Working collaboratively with state governments and international partners, efforts are also being made by the authorities to preserve the Cross River National Park, Gashaka Gumti National Park, and the channelisation and reclamation of the Nguru Wetlands in Yobe State.

Government, it was gathered, also supports the development of ex-situ conservation areas like the zoological and botanical gardens throughout the Federation. According to officials, this does not only enhance biodiversity conservation, but also promote sustainable tourism and provides educational and Job opportunity for youth.

Biodiversity is fundamental to the livelihoods of our communities: they rely on it for environmental sustenance, economic and social activities; the services that we, the elites also rely on have a link with biodiversity; the activities of our economic sectors, be it productive, extractive or social, have positive or negative impacts on our biodiversity,” says Ibrahim Jibril, Minister of State for Environment.

The theme of this year’s International Day for Biological Diversity is: “Biodiversity and Sustainable Tourism”, and the ocassion coincides with the observance of 2017 as the International Year of Sustainable Tourism for development as proclaimed by the United Nations General Assembly in its resolution 70/193, and for which the United Nations World Tourism Organisation is providing leadership.

It emphasises the importance of biodiversity in sustaining development, particularly in the area of sustainable tourism.

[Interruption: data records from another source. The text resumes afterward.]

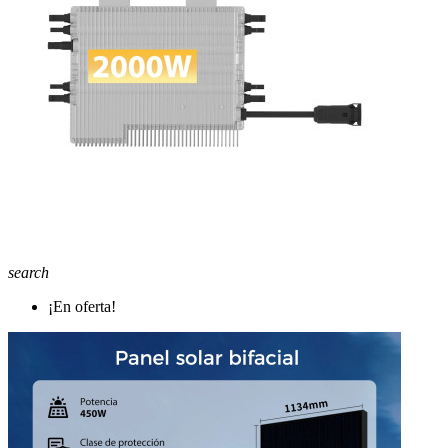
search
¡En oferta!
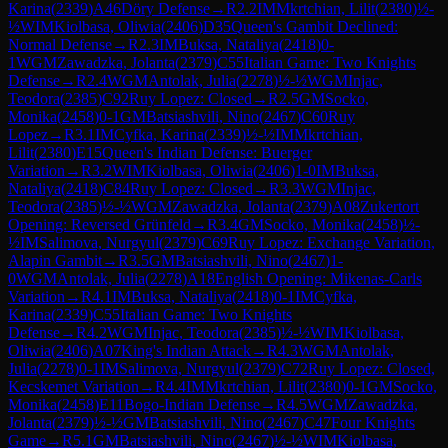
Karina
(
2339
)
A46
Döry Defense
→
R
2.2
IM
Mkrtchian, Lilit
(
2380
)
½-
½
WIM
Kiolbasa, Oliwia
(
2406
)
D35
Queen's Gambit Declined:
Normal Defense
→
R
2.3
IM
Buksa, Nataliya
(
2418
)
0-
1
WGM
Zawadzka, Jolanta
(
2379
)
C55
Italian Game: Two Knights
Defense
→
R
2.4
WGM
Antolak, Julia
(
2278
)
½-½
WGM
Injac,
Teodora
(
2385
)
C92
Ruy Lopez: Closed
→
R
2.5
GM
Socko,
Monika
(
2458
)
0-1
GM
Batsiashvili, Nino
(
2467
)
C60
Ruy
Lopez
→
R
3.1
IM
Cyfka, Karina
(
2339
)
½-½
IM
Mkrtchian,
Lilit
(
2380
)
E15
Queen's Indian Defense: Buerger
Variation
→
R
3.2
WIM
Kiolbasa, Oliwia
(
2406
)
1-0
IM
Buksa,
Nataliya
(
2418
)
C84
Ruy Lopez: Closed
→
R
3.3
WGM
Injac,
Teodora
(
2385
)
½-½
WGM
Zawadzka, Jolanta
(
2379
)
A08
Zukertort
Opening: Reversed Grünfeld
→
R
3.4
GM
Socko, Monika
(
2458
)
½-
½
IM
Salimova, Nurgyul
(
2379
)
C69
Ruy Lopez: Exchange Variation,
Alapin Gambit
→
R
3.5
GM
Batsiashvili, Nino
(
2467
)
1-
0
WGM
Antolak, Julia
(
2278
)
A18
English Opening: Mikenas-Carls
Variation
→
R
4.1
IM
Buksa, Nataliya
(
2418
)
0-1
IM
Cyfka,
Karina
(
2339
)
C55
Italian Game: Two Knights
Defense
→
R
4.2
WGM
Injac, Teodora
(
2385
)
½-½
WIM
Kiolbasa,
Oliwia
(
2406
)
A07
King's Indian Attack
→
R
4.3
WGM
Antolak,
Julia
(
2278
)
0-1
IM
Salimova, Nurgyul
(
2379
)
C72
Ruy Lopez: Closed,
Kecskemet Variation
→
R
4.4
IM
Mkrtchian, Lilit
(
2380
)
0-1
GM
Socko,
Monika
(
2458
)
E11
Bogo-Indian Defense
→
R
4.5
WGM
Zawadzka,
Jolanta
(
2379
)
½-½
GM
Batsiashvili, Nino
(
2467
)
C47
Four Knights
Game
→
R
5.1
GM
Batsiashvili, Nino
(
2467
)
½-½
WIM
Kiolbasa,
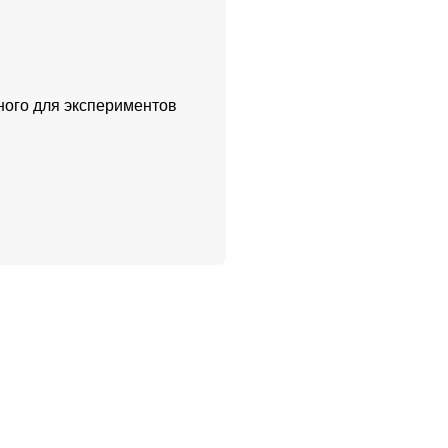
ного для экспериментов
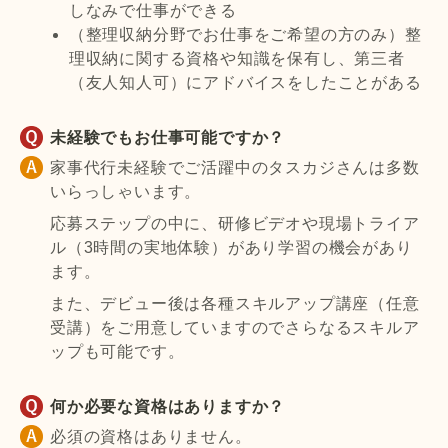
しなみで仕事ができる
（整理収納分野でお仕事をご希望の方のみ）整
理収納に関する資格や知識を保有し、第三者
（友人知人可）にアドバイスをしたことがある
未経験でもお仕事可能ですか？
家事代行未経験でご活躍中のタスカジさんは多数
いらっしゃいます。
応募ステップの中に、研修ビデオや現場トライア
ル（3時間の実地体験）があり学習の機会があり
ます。
また、デビュー後は各種スキルアップ講座（任意
受講）をご用意していますのでさらなるスキルア
ップも可能です。
何か必要な資格はありますか？
必須の資格はありません。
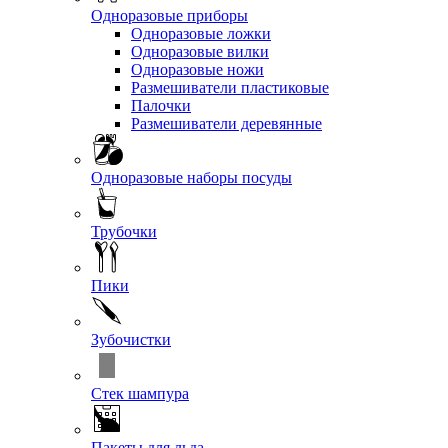
Одноразовые приборы
Одноразовые ложки
Одноразовые вилки
Одноразовые ножи
Размешиватели пластиковые
Палочки
Размешиватели деревянные
Одноразовые наборы посуды
Трубочки
Пики
Зубочистки
Стек шампура
Пакеты для льда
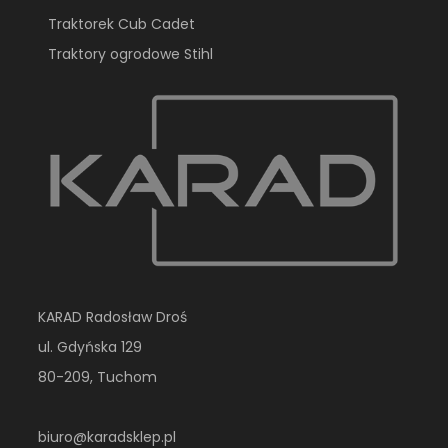
Traktorek Cub Cadet
Traktory ogrodowe Stihl
KARAD Radosław Droś
ul. Gdyńska 129
80-209, Tuchom
biuro@karadsklep.pl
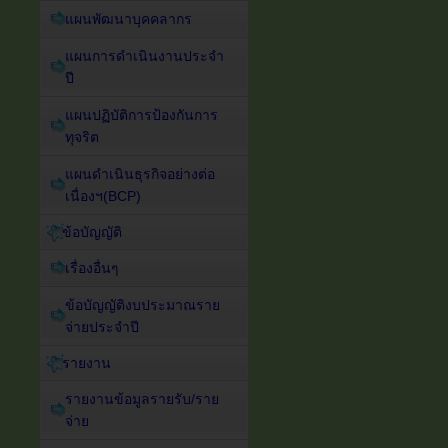
แผนพัฒนาบุคคลากร
แผนการดำเนินงานประจำ
ปี
แผนปฏิบัติการป้องกันการ
ทุจริต
แผนดำเนินธุรกิจอย่างต่อ
เนื่องฯ(BCP)
ข้อบัญญัติ
เรื่องอื่นๆ
ข้อบัญญัติงบประมาณราย
จ่ายประจำปี
รายงาน
รายงานข้อมูลรายรับ/ราย
จ่าย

“It is therefore an opportunity for us to reflect on the importance of biodiversity for our social well-being particularly as it relates to eco-tourism,” notes Jibril.

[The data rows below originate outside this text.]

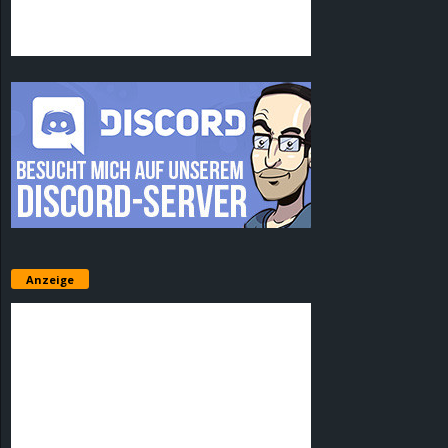
Anzeige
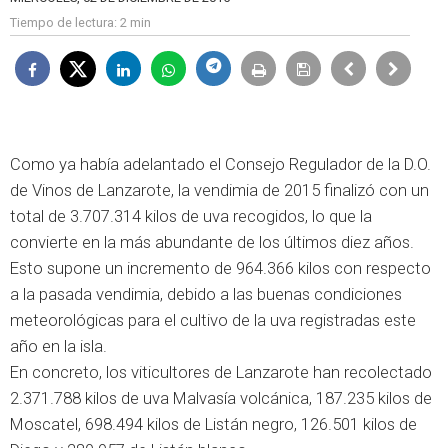
Tiempo de lectura:
2 min
Como ya había adelantado el Consejo Regulador de la D.O.
de Vinos de Lanzarote, la vendimia de 2015 finalizó con un
total de 3.707.314 kilos de uva recogidos, lo que la
convierte en la más abundante de los últimos diez años.
Esto supone un incremento de 964.366 kilos con respecto
a la pasada vendimia, debido a las buenas condiciones
meteorológicas para el cultivo de la uva registradas este
año en la isla.
En concreto, los viticultores de Lanzarote han recolectado
2.371.788 kilos de uva Malvasía volcánica, 187.235 kilos de
Moscatel, 698.494 kilos de Listán negro, 126.501 kilos de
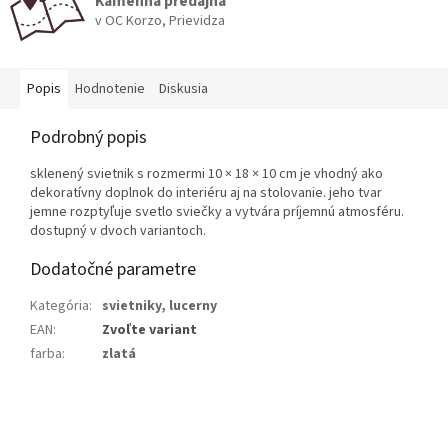
Kamenná predajňa
v OC Korzo, Prievidza
Popis
Hodnotenie
Diskusia
Podrobný popis
sklenený svietnik s rozmermi 10 × 18 × 10 cm je vhodný ako
dekoratívny doplnok do interiéru aj na stolovanie. jeho tvar
jemne rozptyľuje svetlo sviečky a vytvára príjemnú atmosféru.
dostupný v dvoch variantoch.
Dodatočné parametre
Kategória
:
svietniky, lucerny
EAN
:
Zvoľte variant
farba
:
zlatá
Z
á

According to him, Nigeria recognises the challenge posed by deforestation, even as it also recognises the importance of maintaining the diversity of genetic resources, species, and ecosystems for improving the livelihoods of people and their social welfare.

“To this end, the continuous development of tourism centres and in-situ conservation areas through ecological representatives such as our National Parks, Game Reserves, Strict Nature Reserves and sanctuaries are given top priority by this administration,” he contends.

He adds: “Government is committed to the achievement of the Bonn Challenge, the New York Declaration and other global initiatives for forest and landscape restoration. To this end, Government will continue to address the degraded ecosystems nation-wide in the 2017-2018 development years through the Ministry’s collaborative initiative with the National Youth Service Corps (NYSC).  This will not only restore our degraded ecosystems but also enhance our tourism and cultural values, and build ecosystem resilience against the impact of climate change.

“We remain committed to implementing the National Biodiversity Strategy and Action Plan (NBSAP), which has been reviewed in line with the Global Strategy for Biodiversity Conservation 2011-2020 and its Aichi Biodiversity Target.

“Our NBSAP is an embodiment of how synergetic actions within the environment sector and linkages with other economic sectors can be profitable in addressing the threats to our biodiversity and halting its loss. The ongoing clean up of the Niger Delta, reclamation of Lake Chad, remediation of lead poisoning, removal of Typha grass in Lake Nguru and restoration of livelihood around these communities is a demonstration of our commitments to restore and preserves our biological diversity and genetic resources.

“In the course of the NBSAP revision, the website, www.chm-cbd.com.ng, was established for the dissemination of information on biodiversity. This is an affirmation of this administration’s efforts to prioritise biodiversity conservation for the economic and social well-being of our people.

“In December 2016, the President assented to the bill sent by the National Assembly, The Endangered Species (Control of International Trade and Traffic) Amendment Act 2016.

“Individual actions and Investment decisions in corporate bodies should always take into account the impact on biodiversity. There is need now more than ever to halt biodiversity loss to preserve our future and that of our posterities. Let us all join hands to conserve and sustainably use biodiversity in order to halt its loss and consequently ensure our livelihoods and our own survival.”